** Input material follows **

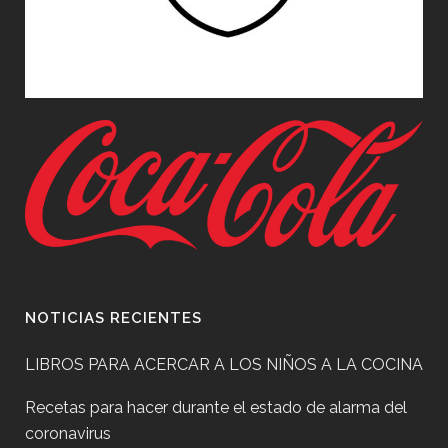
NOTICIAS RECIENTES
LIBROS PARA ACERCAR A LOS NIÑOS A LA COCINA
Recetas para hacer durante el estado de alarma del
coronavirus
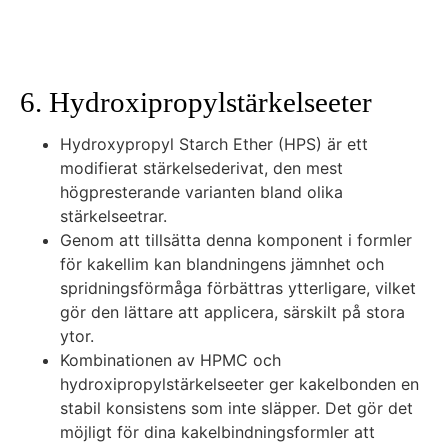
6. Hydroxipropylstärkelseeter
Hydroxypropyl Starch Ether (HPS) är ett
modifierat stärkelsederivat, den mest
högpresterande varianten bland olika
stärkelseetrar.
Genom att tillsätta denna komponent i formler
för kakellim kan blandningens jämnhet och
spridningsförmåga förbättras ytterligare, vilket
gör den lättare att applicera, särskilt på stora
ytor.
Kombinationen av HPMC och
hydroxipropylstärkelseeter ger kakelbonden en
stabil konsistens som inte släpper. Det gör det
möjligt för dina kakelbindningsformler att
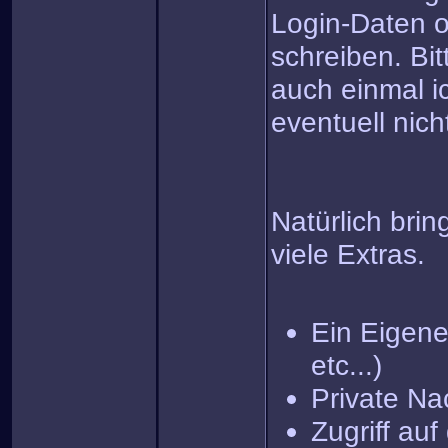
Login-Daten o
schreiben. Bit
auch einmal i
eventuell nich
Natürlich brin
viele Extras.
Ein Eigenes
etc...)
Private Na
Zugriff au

** End of Input material **
** Input material follows **

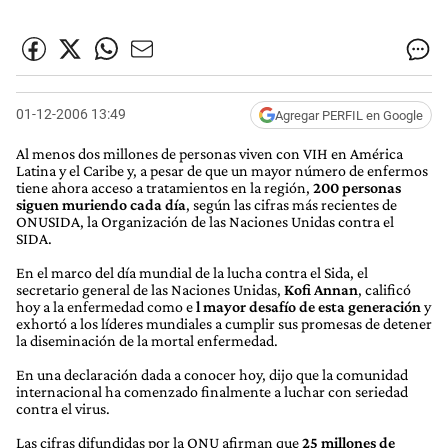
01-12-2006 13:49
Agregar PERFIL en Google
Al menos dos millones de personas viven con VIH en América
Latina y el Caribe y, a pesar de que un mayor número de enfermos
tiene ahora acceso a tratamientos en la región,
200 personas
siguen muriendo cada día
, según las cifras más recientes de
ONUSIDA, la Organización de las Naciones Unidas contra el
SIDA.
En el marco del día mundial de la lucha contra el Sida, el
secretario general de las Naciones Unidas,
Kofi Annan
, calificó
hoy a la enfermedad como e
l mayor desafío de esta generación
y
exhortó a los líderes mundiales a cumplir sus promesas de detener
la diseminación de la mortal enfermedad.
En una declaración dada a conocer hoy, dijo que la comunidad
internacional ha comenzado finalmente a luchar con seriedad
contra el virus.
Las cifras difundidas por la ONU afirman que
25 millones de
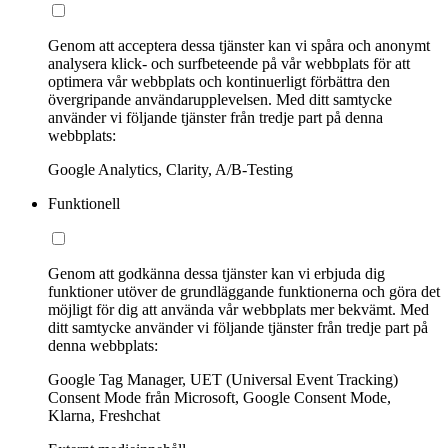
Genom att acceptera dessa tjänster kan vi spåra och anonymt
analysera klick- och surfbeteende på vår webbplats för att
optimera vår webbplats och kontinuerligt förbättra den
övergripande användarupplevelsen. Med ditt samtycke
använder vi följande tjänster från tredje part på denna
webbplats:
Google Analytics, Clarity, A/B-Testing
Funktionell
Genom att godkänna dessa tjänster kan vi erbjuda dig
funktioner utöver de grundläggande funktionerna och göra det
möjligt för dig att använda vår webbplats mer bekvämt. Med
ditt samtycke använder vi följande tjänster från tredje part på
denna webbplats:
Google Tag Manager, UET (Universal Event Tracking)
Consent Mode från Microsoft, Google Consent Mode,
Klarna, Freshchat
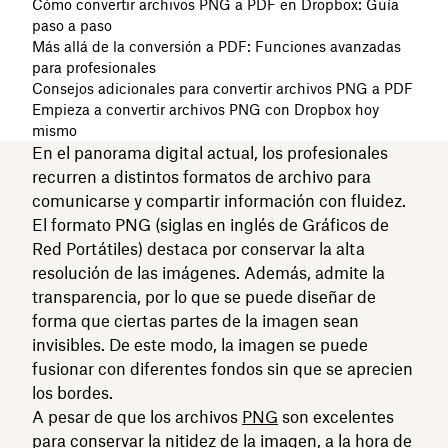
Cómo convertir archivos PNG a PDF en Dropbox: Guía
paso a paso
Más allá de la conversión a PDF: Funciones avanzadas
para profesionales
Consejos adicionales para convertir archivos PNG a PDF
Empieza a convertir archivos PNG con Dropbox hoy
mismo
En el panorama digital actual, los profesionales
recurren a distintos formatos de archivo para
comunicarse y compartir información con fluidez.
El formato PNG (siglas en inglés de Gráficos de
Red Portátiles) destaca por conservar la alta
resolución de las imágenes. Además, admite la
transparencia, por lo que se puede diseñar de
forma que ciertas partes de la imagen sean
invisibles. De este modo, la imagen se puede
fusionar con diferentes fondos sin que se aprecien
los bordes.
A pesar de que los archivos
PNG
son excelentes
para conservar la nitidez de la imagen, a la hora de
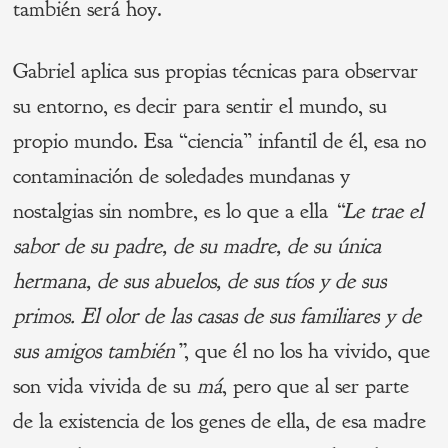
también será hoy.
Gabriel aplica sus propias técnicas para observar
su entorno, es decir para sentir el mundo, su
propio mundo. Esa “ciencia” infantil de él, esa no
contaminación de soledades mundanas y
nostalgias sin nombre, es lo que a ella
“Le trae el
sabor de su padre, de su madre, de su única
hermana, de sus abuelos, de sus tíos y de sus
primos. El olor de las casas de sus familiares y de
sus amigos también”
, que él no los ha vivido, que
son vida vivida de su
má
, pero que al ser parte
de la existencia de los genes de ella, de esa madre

** End of Input material **
** Input material follows **

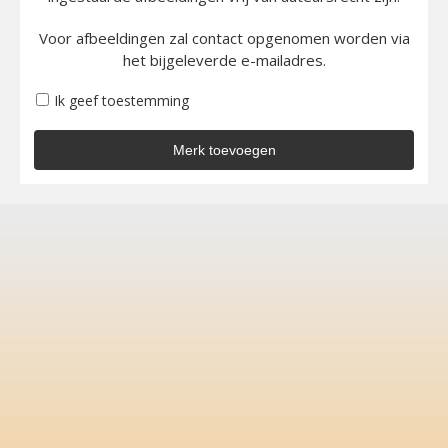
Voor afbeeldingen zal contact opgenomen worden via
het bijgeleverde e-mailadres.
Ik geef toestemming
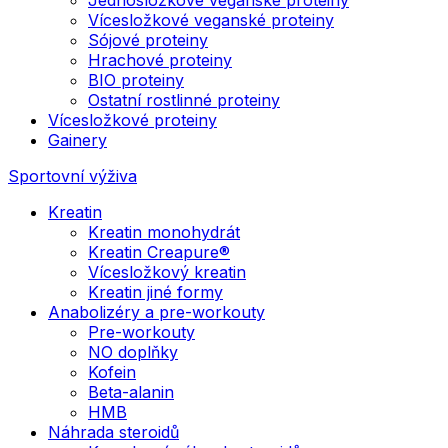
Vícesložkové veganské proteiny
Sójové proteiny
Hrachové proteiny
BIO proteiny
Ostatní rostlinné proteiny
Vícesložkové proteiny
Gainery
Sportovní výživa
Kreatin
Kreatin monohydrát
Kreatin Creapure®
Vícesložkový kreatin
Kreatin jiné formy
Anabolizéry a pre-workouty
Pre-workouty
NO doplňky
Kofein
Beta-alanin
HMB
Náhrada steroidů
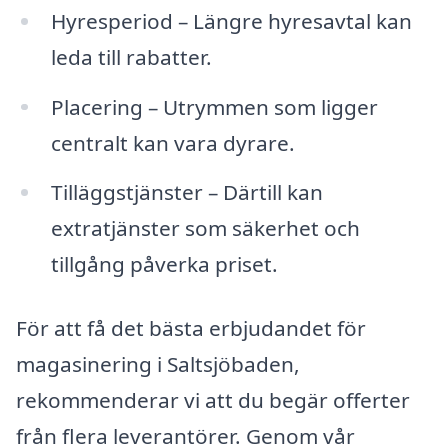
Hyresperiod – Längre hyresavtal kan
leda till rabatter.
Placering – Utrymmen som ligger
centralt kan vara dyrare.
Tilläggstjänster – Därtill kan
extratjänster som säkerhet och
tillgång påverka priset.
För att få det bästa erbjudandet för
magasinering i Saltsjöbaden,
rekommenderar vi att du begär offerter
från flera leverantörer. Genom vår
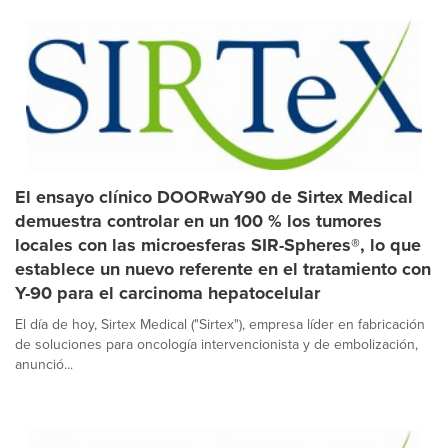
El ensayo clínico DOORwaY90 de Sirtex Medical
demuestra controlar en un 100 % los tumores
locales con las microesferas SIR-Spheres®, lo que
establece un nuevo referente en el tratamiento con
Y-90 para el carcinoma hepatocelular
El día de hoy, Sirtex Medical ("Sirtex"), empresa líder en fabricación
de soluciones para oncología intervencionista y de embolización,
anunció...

** End of Input material **

What you have to do
Output exactly the lines of the material above from the one containing "Gabriel aplica sus" up to and including the one containing "ha vivido, que".

Exercise answer
Gabriel aplica sus propias técnicas para observar
su entorno, es decir para sentir el mundo, su
propio mundo. Esa “ciencia” infantil de él, esa no
contaminación de soledades mundanas y
nostalgias sin nombre, es lo que a ella
“Le trae el
sabor de su padre, de su madre, de su única
hermana, de sus abuelos, de sus tíos y de sus
primos. El olor de las casas de sus familiares y de
sus amigos también”
, que él no los ha vivido, que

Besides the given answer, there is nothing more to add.